One of the Worst Parts of the Great Recession: Not Traveling

My posts have been absent for a few months primarily due to my reluctance to face my current economic situation and mourning the death of my travel budget. Tiring of my sackcloth and ashes, I turn to writing again about where I’ve been if not where I’m going.

My most memorable birthdays have involved snow. Not blizzards, but a light, white blanket like the spun cotton skirts that festoon Christmas tree pedestals, whose memory in February is still fresh as the snow itself. For my birthday in 1999, I awoke in Luxembourg to just such a scene. Looking out our third-floor hotel window down onto the town square, pure white covered everything. The scene appeared so perfect and unexpected it was almost like seeing snow for the first time.

What makes a travel memory indelible? Journeys to exotic locales impress with the different and unusual, but often the most unforgettable trips involve the mundane and familiar demanding our attention in a strange context. Those quotidian images and sensations we force from our conscious minds every day slip upon us when our psychological sentries stand down.

Another memorable experience materialized outside a small church in Venice, Italy. I have no idea of the exact location of the church – after all, not knowing or caring exactly where you are is the point of Venice. My partner, Stan, and friend, Terry, and I, wandering about the city’s moonlit corridors one night after all the day-trippers had returned to the cruise ships, slipped into a current of music flowing from the age-old windows and doors of a canal-side church. Entranced, we lingered awash in flute notes and percussion crescendos. Sitting at peace on an embankment with elbows on knees, I paused as dark water lapped the rock walls below.

The moment wasn’t manufactured. It couldn’t have been photographed or even videotaped for YouTube. It required all the senses in concert and a complete immersion in that moment. Although together, I’m sure each of our experiences was unique. A day earlier or later or choosing to rush back to our room would have missed it.

Other memories may involve fleeting but important connections with the people of a place. For a semester in early 1996, I studied European Community law in Amsterdam. I participated on occasion in a discussion/social group at the COC – the gay community center in Amsterdam. We would all meet at the COC and talk in English about whatever we wanted, from gay academic theory to Dutch cinema. After exercising our brains, we would head out to a bar for the social part of the evening. As my birthday that year just happened to coincide with the scheduled meeting day, the social part of the evening became a birthday celebration, which lasted until 4 a.m.
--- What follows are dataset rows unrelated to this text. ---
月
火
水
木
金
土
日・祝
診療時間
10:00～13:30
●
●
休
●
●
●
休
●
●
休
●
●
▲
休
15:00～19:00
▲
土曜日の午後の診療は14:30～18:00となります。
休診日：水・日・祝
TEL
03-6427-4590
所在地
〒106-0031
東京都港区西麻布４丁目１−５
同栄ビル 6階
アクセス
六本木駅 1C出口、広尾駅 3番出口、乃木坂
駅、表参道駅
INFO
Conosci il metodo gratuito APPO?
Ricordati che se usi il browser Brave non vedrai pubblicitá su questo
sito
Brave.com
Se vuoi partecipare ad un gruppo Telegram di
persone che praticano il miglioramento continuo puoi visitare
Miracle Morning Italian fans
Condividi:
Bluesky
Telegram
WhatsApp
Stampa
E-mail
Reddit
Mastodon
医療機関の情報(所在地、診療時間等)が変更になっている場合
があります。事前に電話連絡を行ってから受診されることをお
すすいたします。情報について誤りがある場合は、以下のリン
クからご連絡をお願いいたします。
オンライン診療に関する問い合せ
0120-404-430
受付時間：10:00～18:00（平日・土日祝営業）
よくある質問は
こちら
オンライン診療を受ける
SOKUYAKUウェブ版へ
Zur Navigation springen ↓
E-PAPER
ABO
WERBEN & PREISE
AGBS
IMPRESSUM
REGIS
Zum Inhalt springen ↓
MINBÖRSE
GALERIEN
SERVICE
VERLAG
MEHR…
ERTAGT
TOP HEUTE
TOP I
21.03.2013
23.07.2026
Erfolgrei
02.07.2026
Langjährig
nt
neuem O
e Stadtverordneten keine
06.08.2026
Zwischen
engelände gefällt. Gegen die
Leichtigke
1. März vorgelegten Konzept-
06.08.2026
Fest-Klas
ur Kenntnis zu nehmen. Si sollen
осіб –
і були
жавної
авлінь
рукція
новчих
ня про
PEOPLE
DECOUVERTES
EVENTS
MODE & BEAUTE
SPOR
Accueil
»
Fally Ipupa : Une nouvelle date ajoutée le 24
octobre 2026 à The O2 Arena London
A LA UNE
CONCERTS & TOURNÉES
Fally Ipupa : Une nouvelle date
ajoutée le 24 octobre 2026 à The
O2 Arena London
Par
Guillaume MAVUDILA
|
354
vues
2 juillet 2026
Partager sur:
As I traipsed about the city with one companion who was taking a holiday from teaching English in Saudi Arabia and another study-abroad student from China, both enjoyed activities – such as gathering with homosexuals – prohibited in the countries to which each was returning. In Saudi Arabia, gays can get the death penalty and imprisonment is not an uncommon fate of Chinese homosexuals. After saying goodnight/good morning at a bus stop, I returned to my dorm courtesy of a crowded, jostling night-bus swaying to the mandatory twists of the city’s narrow streets.

Sometimes the most profound experiences occur in the places where we least expect them. The Checkpoint Charlie Museum in Berlin, which marks the spot of the official transition point between East and West Berlin, is too easily overlooked by the serious Berlin visitor. The crowds outside look intimidating and the first few rooms pack full with tour-bus refugees. But if you persevere further into the museum the crowd thins and you gain the necessary space and quiet for contemplation. The museum could very easily emphasize the triumph of the capitalist countries over the communism of the Soviet-block or consist merely as a repository of evidence of the evils of communist totalitarianism. And while there are strains of both perspectives in the curatorial structure, what becomes truly evident is the indomitable nature of the human spirit that refuses to be limited or cowed by any dogma in its search for self-determination.

In the special exhibition area, which was almost empty of visitors, the museum chronicled human struggles and triumphs from American Civil Rights to Indian Independence, from the Solidarity Movement to Tiananmen Square. This overwhelming testament to humanity’s common desire for freedom from oppression moved me to tears.

As travel frees us from the myriad distractions of home, we are prepared for the incomparable moment, the scene that may never be replicated. And that’s why I have never been able to view travel as a luxury but as an indispensable part of life. That’s why I travel.

 

One thought on “One of the Worst Parts of the Great Recession: Not Traveling

  1. I now have several more places chalked up on my list, thanks to you. You’re so right, the openness to the moment being, truly, the central goal of travel. The thing that cannot be planned. The thing one can provide an environment for, a background in which it may happen — and that’s about it. I frequently find it crops up when I’ve done a number of scripted things and am on my way back to the place I can rest. Suddenly there appears a magical scene and it is only by letting myself drift into it, regardless of my preconceived relaxation needs, that I can relax in a much deeper way, with the awe of Travel Magic. I’ve been allowing for many more moments such as those here in my home city — NYC — in the unexplored corners I’d not yet been open to. I think (I hope) a good way to spend time saving up for upcoming travel, is preparation at home. Thanks for the reminder of what true travel really is. Looking forward to your next trip. Even if it’s ‘just’ San Francisco!